In terms of both profit and adjusted profit, Dropbox’s Q4 also came in ahead. The company’s $0.16 in adjusted profit per share was two cents above expectations, while the company’s net loss per share of $0.02 was a penny ahead of projections.

Companies’ share prices often rise after posting better-than-expected earnings; Dropbox’s stock might have risen on just the above news. However, the company’s profitability promises regarding 2020 likely mattered more. Recall that we’ve seen other companies’ shares rise recently in the wake of profitability projections (and some do the opposite).

Projections

Dropbox made a number of promises in its earnings call. Leaning on the fine folks at Seeking Alpha, here’s a short excerpt from the former-startup’s transcript (emphasis by TechCrunch):

As we drive adoption of our new products and continue to invest in growth.
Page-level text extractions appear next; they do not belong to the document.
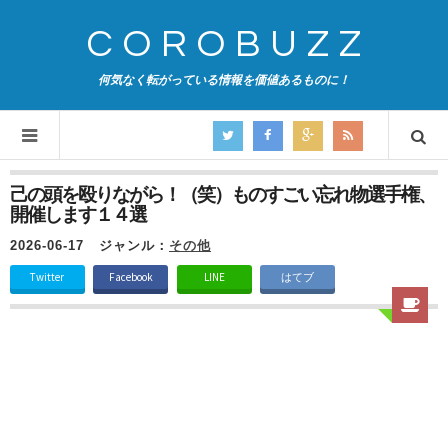
COROBUZZ
何気なく転がっている情報を価値あるものに！
己の頭を殴りながら！（笑）ものすごい忘れ物選手権、
開催します１４選
2026-06-17
ジャンル：
その他
Twitter
Facebook
LINE
はてブ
We’ll be driving higher productivity and free cash flow in 2020. And by the end of this year, our goal is to become a profitable business on a GAAP basis.

The company’s CEO went on to add that his company intends to “drive accelerated margin expansion,” leading to Dropbox expecting to “generate non-GAAP operating margins of 28% to 30% and annual free cash flow of over $1 billion” this year. The company noted that this was improved guidance and stated its decision to purchase $600 million of its own stock.

So Dropbox promised un-adjusted profits, probably in Q4 of 2020. How? With stronger margins, which will also help the company generate oodles of cash. Cash that will allow the San Francisco-based firm to likely keep buying its shares or start paying dividends.

Wall Street is bonkers for this set of results. And we can feel somewhat confident that it was the profitability promise, not future revenue growth projections, that were considered impressive because the company’s 2020 revenue projections ($1.890 to $1.905 billion) are bang-on current expectations ($1.9 billion).

Startups?

Wall Street is showering Dropbox in love because it is going to generate lots of cash this year, some adjusted profit, and eke out net income towards the end of the year. And with Dropbox so far from needing cash that it is going start giving fists of it back to shareholders, it’s like a different company.

For startups the takeaway is clear: If you can’t grow as fast as other SaaS startups, you can always generate truckloads of cash and hand it out. That makes you friends, too.

According to YCharts, Dropbox’s market cap has jumped about $1 billion this week. Now worth $8.87 billion, Dropbox’s revenue multiple is back up to 5.5x. Not great, but better.